Activity-passivity issue voor ontwikkeling:
in welke mate zijn mensen actief in het vormen en beïnvloeden van hun omgeving, en in welke mate is dit buiten hun controle? Activity betekent controle over omgeving, passivity betekent omgeving controle over jou.
Continuity-Discontinuity issue voor ontwikkeling:
veranderen mensen abrupt en kwalitatief of gradueel en kwantitatief? Continuity betekent graduele verandering, discontinuity betekent fasen. Kwalitatief (soort) of kwantitatief (mate van).

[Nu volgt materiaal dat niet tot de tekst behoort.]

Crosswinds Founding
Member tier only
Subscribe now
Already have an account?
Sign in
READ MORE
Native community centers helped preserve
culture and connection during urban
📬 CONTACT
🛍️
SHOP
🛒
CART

Continue: kwantitatief beter worden
Discontinu: kwalitatief (plotseling) beter worden
Universality-Context specificity issue voor ontwikkeling:
zijn onwikkelingsveranderingen hetzelfde over verschillende culturen (universeel) of hangt het af van cultuur? (context).
Sociaal-cognitieve (Social learning) theorie (Bandura):
Mensen leren door observatie Modelleren: kijken en imiteren van anderen.

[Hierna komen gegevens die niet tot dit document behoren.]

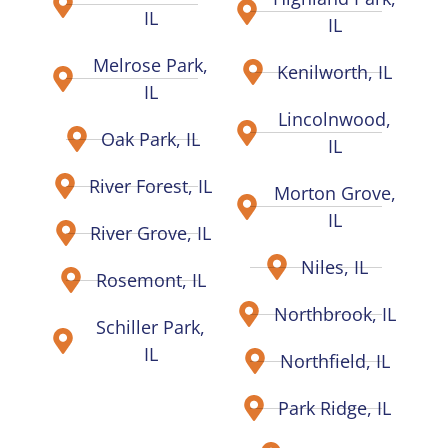
IL
IL
Melrose Park,
Kenilworth, IL
IL
Lincolnwood,
Oak Park, IL
IL
River Forest, IL
Morton Grove,
IL
River Grove, IL
Niles, IL
Rosemont, IL
Northbrook, IL
Schiller Park,
IL
Northfield, IL
Park Ridge, IL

Het actief verwerken van informatie speelt een rol in ontwikkeling, gedrag en leren.
Hoe wij leren is anders dan een rat omdat onze cognitieve vaardigheden verschillen. We anticiperen consequenties.
Observationeel leren:
(Sociaal-cognitieve leertheorie)
Leren door observeren. Cognitievere vorm van leren dan conditionering.

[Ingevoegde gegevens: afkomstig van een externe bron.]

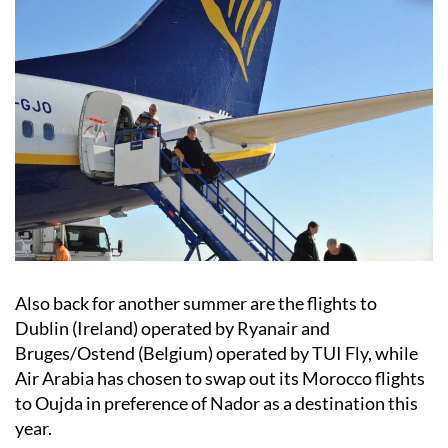
Also back for another summer are the flights to
Dublin (Ireland) operated by Ryanair and
Bruges/Ostend (Belgium) operated by TUI Fly, while
Air Arabia has chosen to swap out its Morocco flights
to Oujda in preference of Nador as a destination this
year.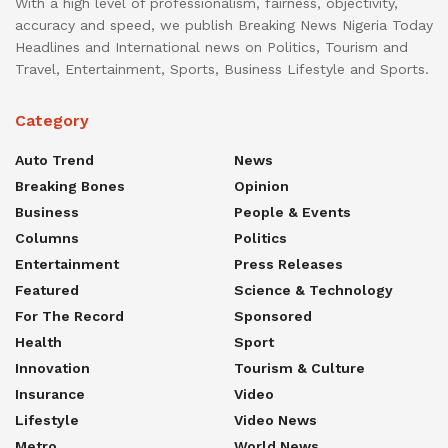
With a high level of professionalism, fairness, objectivity,
accuracy and speed, we publish Breaking News Nigeria Today
Headlines and International news on Politics, Tourism and
Travel, Entertainment, Sports, Business Lifestyle and Sports.
Category
Auto Trend
News
Breaking Bones
Opinion
Business
People & Events
Columns
Politics
Entertainment
Press Releases
Featured
Science & Technology
For The Record
Sponsored
Health
Sport
Innovation
Tourism & Culture
Insurance
Video
Lifestyle
Video News
Metro
World News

o Bobo-doll experiment: kinderen die het agressieve gedrag richting Bobo gestraft zagen imiteerden het gedrag van behandelaars richting Bobo minder dan wanneer het aangemoedigd werd.
Bobo-doll experiment
(Sociaal-cognitieve leertheorie)
Kinderen die het agressieve gedrag richting Bobo gestraft zagen imiteerden het gedrag van behandelaars richting Bobo minder dan wanneer het aangemoedigd werd.
Latent learning:
(Sociaal-cognitieve leertheorie)
Wanneer je leert door observatie zonder zichtbare gedragsverandering.
Niet imiteren van gedrag maar wel weten hoe. Of ze wel/niet imiteren hangt af van vicarious reinforcement.
Vicarious reinforcement:
(Sociaal-cognitieve leertheorie)
Minder kans op gedragsimitatie door consequenties na gedrag.
Overimitatie:
(Sociaal-cognitieve leertheorie)
Alles imiteren wat ze iemand zien doen, inclusief irrelevant gedrag. Mensen doen dit, andere dieren niet. Adaptief voor ons zodat we elkaar imiteren.
Zelfeffectiviteit (Self-efficacy):
het geloof in jezelf om de gewenste uitkomst te bereiken.
Reciprocal determinism:
Menselijke ontwikkeling vindt plaats door een continue interactie tussen de persoon, gedrag en omgeving: mensen bouwen hun omgeving actief.
Volgens Bandura is ontwikkeling gevormd door …
Gevormd door de persoon zelf, interacties tussen de omgeving, persoon en gedrag. Het is continu, gradueel over het hele leven.
Wat zouden John Watson, B.F. Skinner en Albert Bandura zeggen over waarom patronen van seksueel gedrag geleerd worden?
- Watson: associaties tussen gevoelens en stimuli leiden tot seksueel gedrag.
- Skinner: seks is reinforcement, contraceptives niet.
- Bandura: imiteren van gedrag van anderen.
3 tekortkomingen behavioristische theorieën (Watson, Skinner, Bandura):
- Geen beschrijving van typische ontwikkeling.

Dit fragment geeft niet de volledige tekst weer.